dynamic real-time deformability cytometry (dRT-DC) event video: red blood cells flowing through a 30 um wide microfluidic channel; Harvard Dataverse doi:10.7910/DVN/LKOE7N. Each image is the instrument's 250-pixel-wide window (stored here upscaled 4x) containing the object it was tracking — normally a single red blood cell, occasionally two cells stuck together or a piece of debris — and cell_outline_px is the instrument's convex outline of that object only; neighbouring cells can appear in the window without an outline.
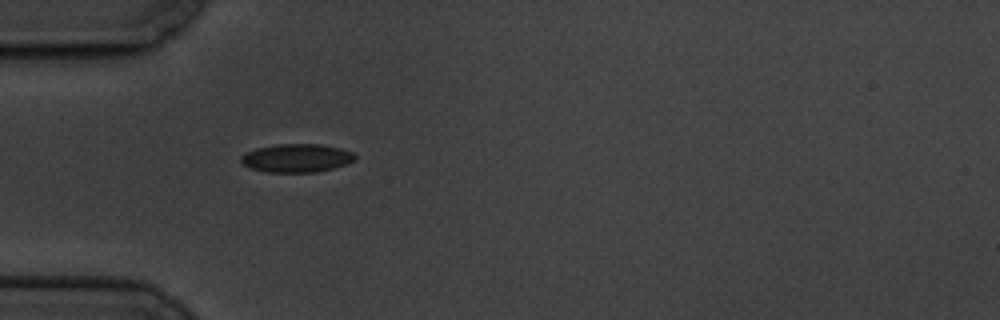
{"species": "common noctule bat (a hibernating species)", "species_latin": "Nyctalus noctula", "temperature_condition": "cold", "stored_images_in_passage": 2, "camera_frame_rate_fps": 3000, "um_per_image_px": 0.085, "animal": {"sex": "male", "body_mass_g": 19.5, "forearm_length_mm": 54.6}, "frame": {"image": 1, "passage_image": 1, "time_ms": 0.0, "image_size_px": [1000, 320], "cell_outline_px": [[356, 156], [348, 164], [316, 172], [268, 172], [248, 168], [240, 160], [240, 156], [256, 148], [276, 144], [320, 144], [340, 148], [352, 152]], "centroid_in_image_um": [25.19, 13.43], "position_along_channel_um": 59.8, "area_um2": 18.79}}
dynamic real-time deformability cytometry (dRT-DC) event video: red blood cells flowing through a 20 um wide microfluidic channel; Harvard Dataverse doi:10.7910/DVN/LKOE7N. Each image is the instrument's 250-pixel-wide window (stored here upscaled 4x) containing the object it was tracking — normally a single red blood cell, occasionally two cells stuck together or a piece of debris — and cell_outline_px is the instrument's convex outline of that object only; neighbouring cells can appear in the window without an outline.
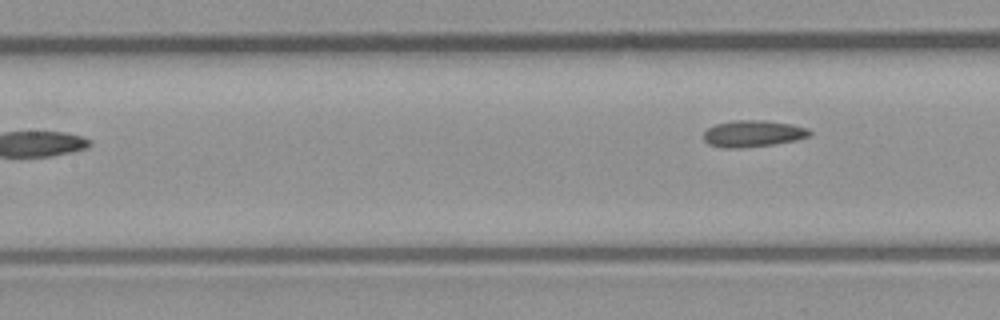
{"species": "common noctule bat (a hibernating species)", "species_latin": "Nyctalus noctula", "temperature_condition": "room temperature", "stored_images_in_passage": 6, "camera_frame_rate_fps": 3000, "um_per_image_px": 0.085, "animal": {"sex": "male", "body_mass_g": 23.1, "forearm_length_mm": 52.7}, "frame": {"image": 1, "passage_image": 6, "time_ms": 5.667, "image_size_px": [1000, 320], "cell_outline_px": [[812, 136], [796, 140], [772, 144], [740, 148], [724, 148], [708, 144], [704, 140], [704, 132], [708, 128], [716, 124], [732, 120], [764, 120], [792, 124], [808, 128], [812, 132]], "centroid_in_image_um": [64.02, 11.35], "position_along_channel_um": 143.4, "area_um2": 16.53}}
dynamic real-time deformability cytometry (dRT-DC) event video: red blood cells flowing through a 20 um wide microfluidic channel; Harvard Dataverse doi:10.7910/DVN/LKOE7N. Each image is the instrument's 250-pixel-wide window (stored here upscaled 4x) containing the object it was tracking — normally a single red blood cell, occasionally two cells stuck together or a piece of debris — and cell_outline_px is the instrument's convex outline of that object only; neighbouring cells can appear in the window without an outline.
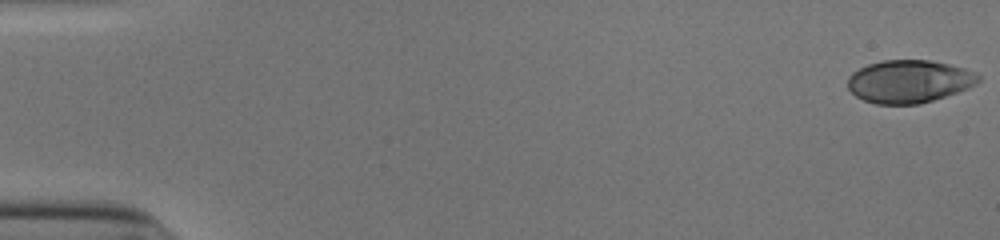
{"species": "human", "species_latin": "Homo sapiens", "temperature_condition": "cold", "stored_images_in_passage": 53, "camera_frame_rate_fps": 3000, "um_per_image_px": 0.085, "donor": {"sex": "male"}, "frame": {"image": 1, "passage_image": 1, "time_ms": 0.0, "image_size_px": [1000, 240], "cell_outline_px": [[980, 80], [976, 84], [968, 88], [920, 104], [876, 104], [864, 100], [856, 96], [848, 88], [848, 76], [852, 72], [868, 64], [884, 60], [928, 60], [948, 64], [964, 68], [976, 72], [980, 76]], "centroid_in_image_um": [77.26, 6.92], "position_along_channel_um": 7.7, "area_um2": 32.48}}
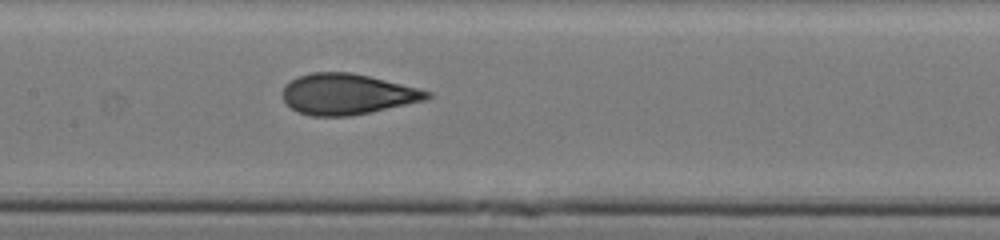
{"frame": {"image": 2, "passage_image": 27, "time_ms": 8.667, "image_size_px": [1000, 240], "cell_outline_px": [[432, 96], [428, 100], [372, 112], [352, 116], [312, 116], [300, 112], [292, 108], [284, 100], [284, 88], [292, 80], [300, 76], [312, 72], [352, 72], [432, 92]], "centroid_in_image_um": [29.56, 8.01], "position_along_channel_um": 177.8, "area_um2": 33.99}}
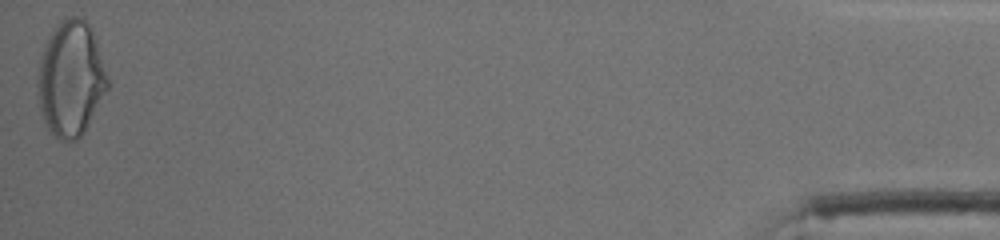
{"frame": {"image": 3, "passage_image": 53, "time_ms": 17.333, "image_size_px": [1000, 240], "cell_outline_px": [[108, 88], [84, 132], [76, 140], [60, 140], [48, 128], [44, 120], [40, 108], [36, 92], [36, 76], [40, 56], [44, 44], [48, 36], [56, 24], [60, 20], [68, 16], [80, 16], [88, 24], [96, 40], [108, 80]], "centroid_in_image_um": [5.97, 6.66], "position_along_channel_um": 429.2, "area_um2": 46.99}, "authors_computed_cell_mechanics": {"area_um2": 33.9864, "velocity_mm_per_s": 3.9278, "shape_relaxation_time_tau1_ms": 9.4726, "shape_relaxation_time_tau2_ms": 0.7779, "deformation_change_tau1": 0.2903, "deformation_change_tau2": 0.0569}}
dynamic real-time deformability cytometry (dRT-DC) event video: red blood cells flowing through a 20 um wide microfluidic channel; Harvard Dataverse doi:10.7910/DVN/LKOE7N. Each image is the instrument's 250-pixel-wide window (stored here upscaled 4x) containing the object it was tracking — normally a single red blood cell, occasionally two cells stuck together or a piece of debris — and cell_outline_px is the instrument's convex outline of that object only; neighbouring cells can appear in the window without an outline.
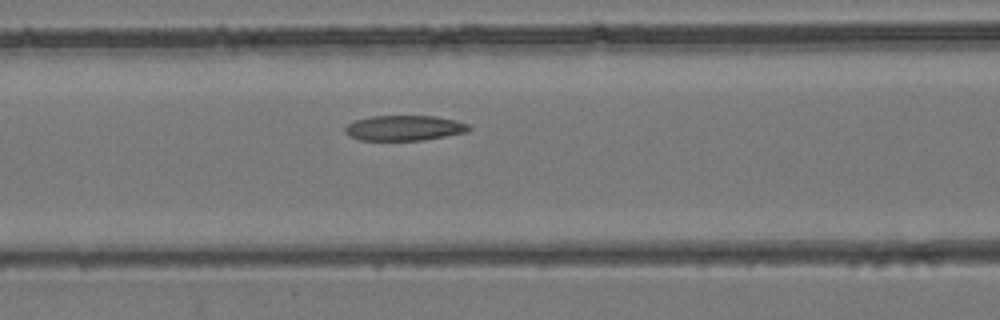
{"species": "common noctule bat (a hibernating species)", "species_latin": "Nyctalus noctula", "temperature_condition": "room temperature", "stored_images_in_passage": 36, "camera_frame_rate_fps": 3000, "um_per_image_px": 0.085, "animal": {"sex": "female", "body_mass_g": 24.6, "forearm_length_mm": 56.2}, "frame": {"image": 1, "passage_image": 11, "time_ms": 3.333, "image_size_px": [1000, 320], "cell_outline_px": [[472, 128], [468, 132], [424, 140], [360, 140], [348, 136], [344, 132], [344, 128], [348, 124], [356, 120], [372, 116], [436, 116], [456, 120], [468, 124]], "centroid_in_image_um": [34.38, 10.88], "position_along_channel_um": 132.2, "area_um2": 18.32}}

§ **TASK REQUIREMENTS**
Reproduce every entry exactly, but omit each picture.

§ **THE COMPLETED TASK**
dynamic real-time deformability cytometry (dRT-DC) event video: red blood cells flowing through a 30 um wide microfluidic channel; Harvard Dataverse doi:10.7910/DVN/LKOE7N. Each image is the instrument's 250-pixel-wide window (stored here upscaled 4x) containing the object it was tracking — normally a single red blood cell, occasionally two cells stuck together or a piece of debris — and cell_outline_px is the instrument's convex outline of that object only; neighbouring cells can appear in the window without an outline.
{"species": "common noctule bat (a hibernating species)", "species_latin": "Nyctalus noctula", "temperature_condition": "cold", "stored_images_in_passage": 2, "camera_frame_rate_fps": 3000, "um_per_image_px": 0.085, "animal": {"sex": "male", "body_mass_g": 19.5, "forearm_length_mm": 54.6}, "frame": {"image": 1, "passage_image": 1, "time_ms": 0.0, "image_size_px": [1000, 320], "cell_outline_px": [[356, 156], [348, 164], [316, 172], [268, 172], [248, 168], [240, 160], [240, 156], [256, 148], [276, 144], [320, 144], [340, 148], [352, 152]], "centroid_in_image_um": [25.19, 13.43], "position_along_channel_um": 59.8, "area_um2": 18.79}}
dynamic real-time deformability cytometry (dRT-DC) event video: red blood cells flowing through a 20 um wide microfluidic channel; Harvard Dataverse doi:10.7910/DVN/LKOE7N. Each image is the instrument's 250-pixel-wide window (stored here upscaled 4x) containing the object it was tracking — normally a single red blood cell, occasionally two cells stuck together or a piece of debris — and cell_outline_px is the instrument's convex outline of that object only; neighbouring cells can appear in the window without an outline.
{"species": "common noctule bat (a hibernating species)", "species_latin": "Nyctalus noctula", "temperature_condition": "room temperature", "stored_images_in_passage": 6, "camera_frame_rate_fps": 3000, "um_per_image_px": 0.085, "animal": {"sex": "male", "body_mass_g": 23.1, "forearm_length_mm": 52.7}, "frame": {"image": 1, "passage_image": 6, "time_ms": 5.667, "image_size_px": [1000, 320], "cell_outline_px": [[812, 136], [796, 140], [772, 144], [740, 148], [724, 148], [708, 144], [704, 140], [704, 132], [708, 128], [716, 124], [732, 120], [764, 120], [792, 124], [808, 128], [812, 132]], "centroid_in_image_um": [64.02, 11.35], "position_along_channel_um": 143.4, "area_um2": 16.53}}
dynamic real-time deformability cytometry (dRT-DC) event video: red blood cells flowing through a 20 um wide microfluidic channel; Harvard Dataverse doi:10.7910/DVN/LKOE7N. Each image is the instrument's 250-pixel-wide window (stored here upscaled 4x) containing the object it was tracking — normally a single red blood cell, occasionally two cells stuck together or a piece of debris — and cell_outline_px is the instrument's convex outline of that object only; neighbouring cells can appear in the window without an outline.
{"species": "human", "species_latin": "Homo sapiens", "temperature_condition": "cold", "stored_images_in_passage": 53, "camera_frame_rate_fps": 3000, "um_per_image_px": 0.085, "donor": {"sex": "male"}, "frame": {"image": 1, "passage_image": 1, "time_ms": 0.0, "image_size_px": [1000, 240], "cell_outline_px": [[980, 80], [976, 84], [968, 88], [920, 104], [876, 104], [864, 100], [856, 96], [848, 88], [848, 76], [852, 72], [868, 64], [884, 60], [928, 60], [948, 64], [964, 68], [976, 72], [980, 76]], "centroid_in_image_um": [77.26, 6.92], "position_along_channel_um": 7.7, "area_um2": 32.48}}
{"frame": {"image": 2, "passage_image": 27, "time_ms": 8.667, "image_size_px": [1000, 240], "cell_outline_px": [[432, 96], [428, 100], [372, 112], [352, 116], [312, 116], [300, 112], [292, 108], [284, 100], [284, 88], [292, 80], [300, 76], [312, 72], [352, 72], [432, 92]], "centroid_in_image_um": [29.56, 8.01], "position_along_channel_um": 177.8, "area_um2": 33.99}}
{"frame": {"image": 3, "passage_image": 53, "time_ms": 17.333, "image_size_px": [1000, 240], "cell_outline_px": [[108, 88], [84, 132], [76, 140], [60, 140], [48, 128], [44, 120], [40, 108], [36, 92], [36, 76], [40, 56], [44, 44], [48, 36], [56, 24], [60, 20], [68, 16], [80, 16], [88, 24], [96, 40], [108, 80]], "centroid_in_image_um": [5.97, 6.66], "position_along_channel_um": 429.2, "area_um2": 46.99}, "authors_computed_cell_mechanics": {"area_um2": 33.9864, "velocity_mm_per_s": 3.9278, "shape_relaxation_time_tau1_ms": 9.4726, "shape_relaxation_time_tau2_ms": 0.7779, "deformation_change_tau1": 0.2903, "deformation_change_tau2": 0.0569}}
dynamic real-time deformability cytometry (dRT-DC) event video: red blood cells flowing through a 20 um wide microfluidic channel; Harvard Dataverse doi:10.7910/DVN/LKOE7N. Each image is the instrument's 250-pixel-wide window (stored here upscaled 4x) containing the object it was tracking — normally a single red blood cell, occasionally two cells stuck together or a piece of debris — and cell_outline_px is the instrument's convex outline of that object only; neighbouring cells can appear in the window without an outline.
{"species": "common noctule bat (a hibernating species)", "species_latin": "Nyctalus noctula", "temperature_condition": "room temperature", "stored_images_in_passage": 36, "camera_frame_rate_fps": 3000, "um_per_image_px": 0.085, "animal": {"sex": "female", "body_mass_g": 24.6, "forearm_length_mm": 56.2}, "frame": {"image": 1, "passage_image": 11, "time_ms": 3.333, "image_size_px": [1000, 320], "cell_outline_px": [[472, 128], [468, 132], [424, 140], [360, 140], [348, 136], [344, 132], [344, 128], [348, 124], [356, 120], [372, 116], [436, 116], [456, 120], [468, 124]], "centroid_in_image_um": [34.38, 10.88], "position_along_channel_um": 132.2, "area_um2": 18.32}}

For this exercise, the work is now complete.